# Source document

Hey there, time traveller! This article was published 18/11/2019 (538 days ago), so information in it may no longer be current.
There has not been much good news in the mining industry in Manitoba for a few years, but that’s starting to change, potentially in a very big way.
Vale is on the verge of making what would be the largest single investment in the mining industry in Manitoba’s history at its Thompson operations.
This week’s provincial mining exploration conference led off with the blockbuster news that the Brazilian company is in the final stages of confirming $1 billion of new investment in its Thompson operations over the next five years.
That news was followed by a presentation from Rockcliff Metals Corp. outlining its intention to spend $20 million on exploration in the province over the next couple of years and a HudBay Minerals official saying the company is fast-tracking its latest potential mine site near Snow Lake.

# Exercises
A – Write out the stretch of the Manitoba mining article from "There has not" through "its Thompson operations.".
B – According to the notice at the top of the Manitoba mining article, why might its information no longer be current?
The entries come from a separate source.

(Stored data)
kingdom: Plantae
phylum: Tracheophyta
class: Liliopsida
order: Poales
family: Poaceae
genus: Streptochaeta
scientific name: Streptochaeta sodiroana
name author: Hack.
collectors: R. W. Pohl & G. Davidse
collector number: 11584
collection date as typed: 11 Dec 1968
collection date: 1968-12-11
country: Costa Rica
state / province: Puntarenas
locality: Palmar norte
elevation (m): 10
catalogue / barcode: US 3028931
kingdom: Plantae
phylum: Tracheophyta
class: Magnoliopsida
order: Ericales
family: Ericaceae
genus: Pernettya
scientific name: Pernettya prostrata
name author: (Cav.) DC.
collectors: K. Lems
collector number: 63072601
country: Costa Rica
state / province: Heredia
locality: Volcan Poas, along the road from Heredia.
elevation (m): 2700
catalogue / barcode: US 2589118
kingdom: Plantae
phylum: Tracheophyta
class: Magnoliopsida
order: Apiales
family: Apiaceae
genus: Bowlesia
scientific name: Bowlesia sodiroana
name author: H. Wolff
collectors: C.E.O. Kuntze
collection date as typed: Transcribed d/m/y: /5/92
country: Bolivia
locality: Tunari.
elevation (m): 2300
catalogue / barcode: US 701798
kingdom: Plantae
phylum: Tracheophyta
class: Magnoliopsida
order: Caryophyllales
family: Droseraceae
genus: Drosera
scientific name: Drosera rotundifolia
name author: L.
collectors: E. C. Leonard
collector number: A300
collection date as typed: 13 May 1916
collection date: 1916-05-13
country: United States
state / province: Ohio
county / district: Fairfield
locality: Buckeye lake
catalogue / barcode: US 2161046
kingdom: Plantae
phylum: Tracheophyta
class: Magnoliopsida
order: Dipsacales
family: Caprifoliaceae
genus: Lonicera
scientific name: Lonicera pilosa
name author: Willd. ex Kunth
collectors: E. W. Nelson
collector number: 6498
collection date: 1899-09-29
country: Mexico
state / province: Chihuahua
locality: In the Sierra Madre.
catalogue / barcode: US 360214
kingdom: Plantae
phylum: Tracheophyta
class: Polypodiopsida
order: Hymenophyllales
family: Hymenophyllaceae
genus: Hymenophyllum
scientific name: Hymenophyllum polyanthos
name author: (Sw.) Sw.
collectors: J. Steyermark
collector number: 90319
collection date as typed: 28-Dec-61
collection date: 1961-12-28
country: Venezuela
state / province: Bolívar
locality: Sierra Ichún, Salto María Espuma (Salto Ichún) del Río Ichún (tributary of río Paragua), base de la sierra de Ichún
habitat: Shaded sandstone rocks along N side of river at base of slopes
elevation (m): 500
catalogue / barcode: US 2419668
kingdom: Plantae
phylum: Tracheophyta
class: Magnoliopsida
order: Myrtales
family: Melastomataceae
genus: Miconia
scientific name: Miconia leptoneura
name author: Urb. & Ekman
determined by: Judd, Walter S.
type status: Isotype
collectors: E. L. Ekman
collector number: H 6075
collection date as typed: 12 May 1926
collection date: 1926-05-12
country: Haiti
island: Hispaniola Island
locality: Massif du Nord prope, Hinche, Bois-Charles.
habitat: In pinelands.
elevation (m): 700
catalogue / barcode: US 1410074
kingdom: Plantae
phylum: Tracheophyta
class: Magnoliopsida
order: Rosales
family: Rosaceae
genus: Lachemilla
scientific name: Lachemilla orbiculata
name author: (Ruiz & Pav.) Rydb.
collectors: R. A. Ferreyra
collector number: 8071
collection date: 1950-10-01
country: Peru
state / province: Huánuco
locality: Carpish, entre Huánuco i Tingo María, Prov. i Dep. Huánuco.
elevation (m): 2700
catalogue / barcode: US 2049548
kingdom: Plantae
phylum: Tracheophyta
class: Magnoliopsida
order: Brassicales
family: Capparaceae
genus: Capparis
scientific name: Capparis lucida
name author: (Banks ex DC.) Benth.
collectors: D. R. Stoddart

# Final results
A –
There has not been much good news in the mining industry in Manitoba for a few years, but that’s starting to change, potentially in a very big way.
Vale is on the verge of making what would be the largest single investment in the mining industry in Manitoba’s history at its Thompson operations.

B – The article was published on 18/11/2019, which the notice puts at 538 days earlier. Because of that time gap, its information may no longer be current.